Он запустил руку под кофту, поглаживая теплую голую спину, наудачу помял пальцами застежку лифчика, но тот не отперся. Тогда, стараясь действовать как можно нежнее, слегка перевалил ее с бока на живот, задрал кофту и залез под нее с головой. Нащупал зубами и разгрыз крепежные полоски ткани на спине, иногда его клыки клацали о металлические детальки застежки. Скинул с плеч Фелиции обе бретельки, просунул их над горячими безвольными руками, — и отнял с ее груди лифчик. Фелиция спала дальше с задранной на плечи кофтой, с обнаженными грудями. Грудки были маленькие, а красные соски довольно крупными. Тут он не смог удержаться, вскрикнул и припал к ним.
Присосался ртом к левому соску. Фелиция зашевелилась, а он залез обеими руками под юбку, ощупал прохладный шершавый материал чулок. Гладил и мял, будто массажист, крепкие напряженные мышцы выше коленок. И охнул от горя — снова его руки наткнулись на какие-то ремешки, пряжки, замочки, а лезть туда головой, в самое потаенное место, чтобы опять грызть, он не смог бы решиться. Ножик с табурета достать? Он там во время выпивки был оставлен. А если насмерть девушку перепугает? Крепче прижал ее, крепче поцеловал, одной рукой потискивая грудку — сосок был уже напряжен донельзя, на ее губах скользила легкая улыбка.
— Офигительно, — сказала она, упорно не открывая глаз, сонным мечтательным голосом. — И дальше в том же духе...
Егор больше не мог ждать и терпеть и соображать. Разорвал на ней трусики. На глаза и на разум натекло что-то черное и грохочущее, как хэви-металл. Что и как было дальше, он не знал, иногда улавливал согласованность движений, ее команды, ее крики, иногда перед ним распахивались ее остекленевшие глаза. Сам тоже кричал, звонко и отчаянно.
Лежал без сил на совершенно мокром пододеяльнике. Ветер позвякивал снаружи стеклами окна. Изнутри стекла запотели, и влага скатывалась вниз, на подоконник, крупными стыдливыми каплями. Чуть-чуть была видна пурга на улице. Она лежала рядом с ним, ничком, гладила его с бесстыдством наперсницы, шептала:
— Ну все, надо же, не верится... Родненький, такого кайфа и не снилось мне... Ты только посмей с другой связаться, обоих порешу, так и знай... Не спрячешься, не сбежишь, найду...
Было одиннадцать утра. Они не успевали на занятия, надо было хотя бы наесться (голодными были, как зимние волки) перед тем, как бежать на репетицию в театр.
В театре Фелиция что-то такое сказала двум остальным девушкам (кроме Светы-Офелии появилась администраторша, толстенькая девушка, отвечающая за все вещи, принадлежащие театру), и сказала именно про Егора, потому что обе поглядывали на него, куда-то чуть ли не в пах смотрели, и беззастенчиво хихикали. Света умудрилась забыть про приличия и нравы — на сцене, улучив момент, вдруг тронула рукой его передок. Он отшатнулся с выражением неимоверного ужаса на лице, а она звонко рассмеялась. В результате он не смог ничего сделать и запорол роль. Пытался было, как прежде, возненавидеть Гамлета, напугать и погонять того по сцене. Хрипел голосом Призрака (фальшивым голосом фальшивого Призрака), дергался и выпрыгивал из-за спины. А Гриша-Гамлет, подлец, даже для вида не испугался, напротив, ухмылялся, словно мстя за неприятные встречи в прошлом.

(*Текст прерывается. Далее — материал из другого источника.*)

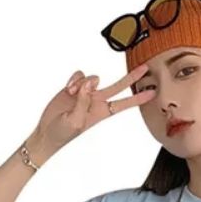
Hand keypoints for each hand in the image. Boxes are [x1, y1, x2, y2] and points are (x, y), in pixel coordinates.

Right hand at [31, 63, 156, 158]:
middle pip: (119, 86)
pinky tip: (68, 89)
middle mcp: (97, 101)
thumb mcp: (76, 121)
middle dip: (131, 77)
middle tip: (145, 67)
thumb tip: (90, 82)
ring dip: (83, 82)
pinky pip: (79, 75)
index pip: (125, 103)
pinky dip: (74, 79)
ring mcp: (85, 93)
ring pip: (94, 77)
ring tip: (72, 93)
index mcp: (102, 112)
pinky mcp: (73, 87)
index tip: (153, 93)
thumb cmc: (64, 133)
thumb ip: (84, 100)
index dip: (139, 98)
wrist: (47, 132)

Усталый, сконфуженный девушками Егор почти плакал. Самовольно слез с помоста в разгар репетиции и пошел прочь. Петухов догнал его, как мог, успокоил. Объяснил, что опыта у Егора нет совсем, и он за время болезни выпал из общего ритма, обязательно нужны одна-две репетиции, которые помогут ему оклематься и попасть в свою тарелку.

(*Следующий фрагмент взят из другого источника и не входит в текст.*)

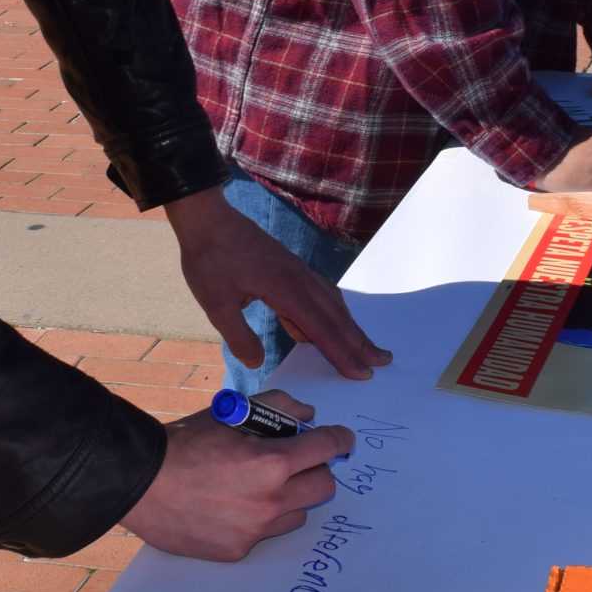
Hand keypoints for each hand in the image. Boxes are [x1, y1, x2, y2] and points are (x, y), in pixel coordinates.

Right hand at [120, 394, 352, 560]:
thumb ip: (277, 407)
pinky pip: (265, 534)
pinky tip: (233, 507)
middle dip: (316, 470)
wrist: (140, 483)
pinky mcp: (238, 550)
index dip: (339, 439)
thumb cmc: (184, 444)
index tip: (340, 439)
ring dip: (290, 498)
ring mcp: (255, 530)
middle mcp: (271, 501)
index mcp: (272, 462)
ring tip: (261, 487)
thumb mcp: (232, 414)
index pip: (327, 448)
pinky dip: (259, 520)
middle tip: (298, 463)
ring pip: (298, 515)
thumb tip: (308, 416)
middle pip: (324, 487)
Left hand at [163, 186, 389, 379]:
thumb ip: (239, 336)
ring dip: (349, 326)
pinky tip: (325, 324)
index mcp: (285, 289)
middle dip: (359, 341)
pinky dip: (331, 312)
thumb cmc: (210, 260)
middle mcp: (299, 279)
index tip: (361, 372)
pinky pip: (320, 293)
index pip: (320, 328)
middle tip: (382, 361)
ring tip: (363, 347)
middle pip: (336, 315)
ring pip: (332, 302)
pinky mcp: (290, 267)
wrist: (209, 219)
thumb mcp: (216, 304)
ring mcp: (297, 271)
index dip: (342, 353)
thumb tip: (256, 363)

Егор кивнул, привычно направился в дальний темный угол зала. Болела голова; особенностью его организма было то, что трезвел долго и мучительно. Перед глазами вдруг с четкостью японского телевизора выплыли картины происшедшего этой ночью: неистовость, вычурность и бесстыдство сотворенного им и Фелицией заставили его покраснеть и привстать с кресла, будто маленьким он узрел кадры жесткого порнофильма.

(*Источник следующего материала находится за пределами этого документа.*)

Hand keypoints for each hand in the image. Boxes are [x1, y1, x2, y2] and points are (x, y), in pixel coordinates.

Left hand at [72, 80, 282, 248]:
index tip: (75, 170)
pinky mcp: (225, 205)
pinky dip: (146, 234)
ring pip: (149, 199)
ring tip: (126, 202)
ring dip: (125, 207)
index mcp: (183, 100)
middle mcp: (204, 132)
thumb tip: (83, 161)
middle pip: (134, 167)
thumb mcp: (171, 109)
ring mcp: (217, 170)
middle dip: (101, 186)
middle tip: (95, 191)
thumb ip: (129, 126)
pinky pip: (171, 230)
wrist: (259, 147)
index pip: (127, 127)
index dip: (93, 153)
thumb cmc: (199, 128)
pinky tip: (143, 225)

Что с ним было? Откуда смелость, если не наглость и жестокость? Зачем и откуда замашки сексмена? Тек пот, дрожали руки, ему перестало казаться, что за ночь он был осчастливлен и вознесен на небеса. Он пытался отмахнуться от чувства страха и недоумения, переключиться на сейчас, на репетицию, тем более что на сцене бурно разорялся Петухов.